DOCUMENT SECTION
+--
Anzetse Were stated in an article in The Business Daily that "In Kenya, accumulating wealth has become the life goal of many citizens. So ingrained is this notion that it no longer matters whether one has beaten, robbed or stolen one's way into wealth. As long as one is wealthy, respect, power and access to opportunities often follow. The obsession with wealth fuels corruption at both the macro- and micro-level because individuals want to save money or make money by dabbling in what is essentially immoral and/or illegal behaviour."
I shared the link to the article with a friend Wesley Asubwa and this was his response – "Wealth accumulation by any means is the capitalist way. Profit is king. For someone to win big, some poor people need to get the shaft somewhere. What we have are just iterations of robber barons who are somewhat less sophisticated than the Rockefellers and Carnergies of the late nineteenth century, what we call grabbers, monopolists and tenderpreneurs in local lingo."
The word corruption is very topical at the moment. In Kenya, we are tracking the EACC list of shame while globally the headlines are all about FIFA and a myriad of scandals at the football governing body.
What is corruption? Transparency International defines the term as "the abuse of entrusted power for private gain". Typically this involves bribery which the Oxford dictionary defines as "to dishonestly persuade someone to act in one's favour by a gift of money or other inducement". If we stick to definitions, there appears to be a very thin line between what is corrupt and what isn't.
In the private sector, it is common for employees with the decision making power to award contracts to companies with whom they have an arrangement to receive a hidden kick-back. Corrupt practice? Of-course. But how different is this from a scenario where the client companies' salespeople wine and dine the decision-makers or treat them to a round of golf or send them a bunch of branded gifts at Christmas time?
In the public sector, the main accusation of those facing corruption charges is that they have accepted inducement to award companies tenders to render services required by the government. That is corruption in black and white. But when the ruling coalition dishes out plum jobs those who contributed towards its campaign, either in monetary terms or through political capital, this is accepted as perfectly normal.
In football, FIFA officials are facing charges for having allegedly accepted millions of dollars to vote in favour of certain countries to host the World Cup. This is frowned upon in the very same sport where the regularly victorious clubs are those that have the ability to fork out millions of dollars to players and coaches. It is ok to buy your way to winning a competition but not ok to buy your way to hosting it.
So what yardstick should we use to determine what is corruption and what isn't? As Were intimates, we should consider what is "immoral and/or illegal".
Ethics or morality is defined as the extent to which an action is right or wrong. When I worked for an audit firm, the international network sought to publish a code of ethics that would be applicable to all the network firms in over 100 countries. It was an almost impossible task because what was wrong in one country was fair game in another. There are nations where it is impossible for an audit firm to secure work without giving the members of a company's audit committee an inducement. This is considered as acceptable as the practice of compulsory "tipping" of airport officials to get in and out of other countries.
+--
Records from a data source
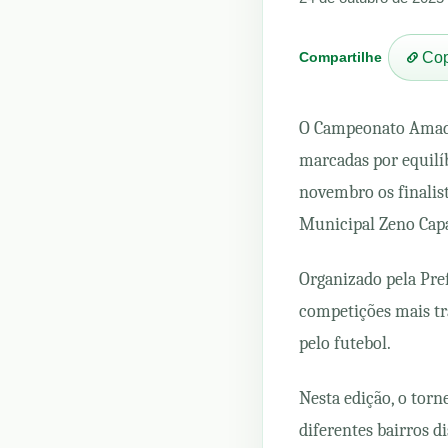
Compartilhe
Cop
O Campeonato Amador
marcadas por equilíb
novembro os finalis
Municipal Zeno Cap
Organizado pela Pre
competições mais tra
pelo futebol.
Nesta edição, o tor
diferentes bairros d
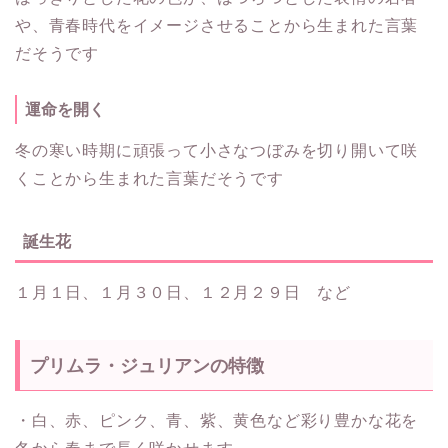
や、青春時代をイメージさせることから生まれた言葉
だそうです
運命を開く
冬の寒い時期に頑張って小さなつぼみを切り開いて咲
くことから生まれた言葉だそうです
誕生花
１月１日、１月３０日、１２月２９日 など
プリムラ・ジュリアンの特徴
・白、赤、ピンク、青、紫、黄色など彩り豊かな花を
+--
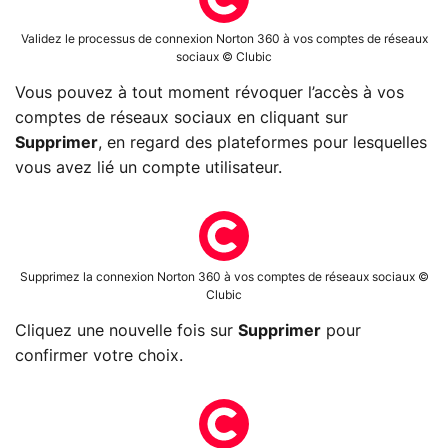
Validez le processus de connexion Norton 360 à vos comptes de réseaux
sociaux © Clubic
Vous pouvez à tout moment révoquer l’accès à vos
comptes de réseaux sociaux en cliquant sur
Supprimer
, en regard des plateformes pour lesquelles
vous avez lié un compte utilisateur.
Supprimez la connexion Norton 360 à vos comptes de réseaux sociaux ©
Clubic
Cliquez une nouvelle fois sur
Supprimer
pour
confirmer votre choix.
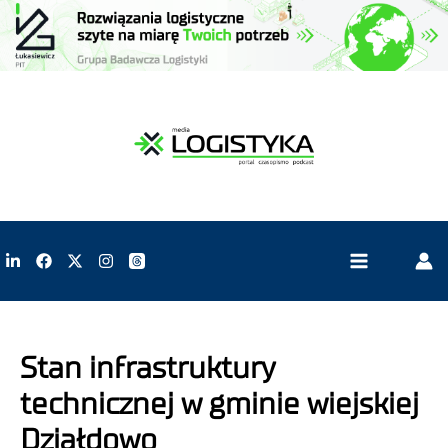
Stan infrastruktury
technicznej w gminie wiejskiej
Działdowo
+--
TASKS TO CARRY OUT
a: Set down the passage of the corruption piece from "What is corruption?" up to and including "and what isn't.", word for word.
b: List the local terms the corruption piece gives for the modern robber barons.

SOLVED PROBLEMS
a:
What is corruption? Transparency International defines the term as "the abuse of entrusted power for private gain". Typically this involves bribery which the Oxford dictionary defines as "to dishonestly persuade someone to act in one's favour by a gift of money or other inducement". If we stick to definitions, there appears to be a very thin line between what is corrupt and what isn't.

b: grabbers, monopolists, tenderpreneurs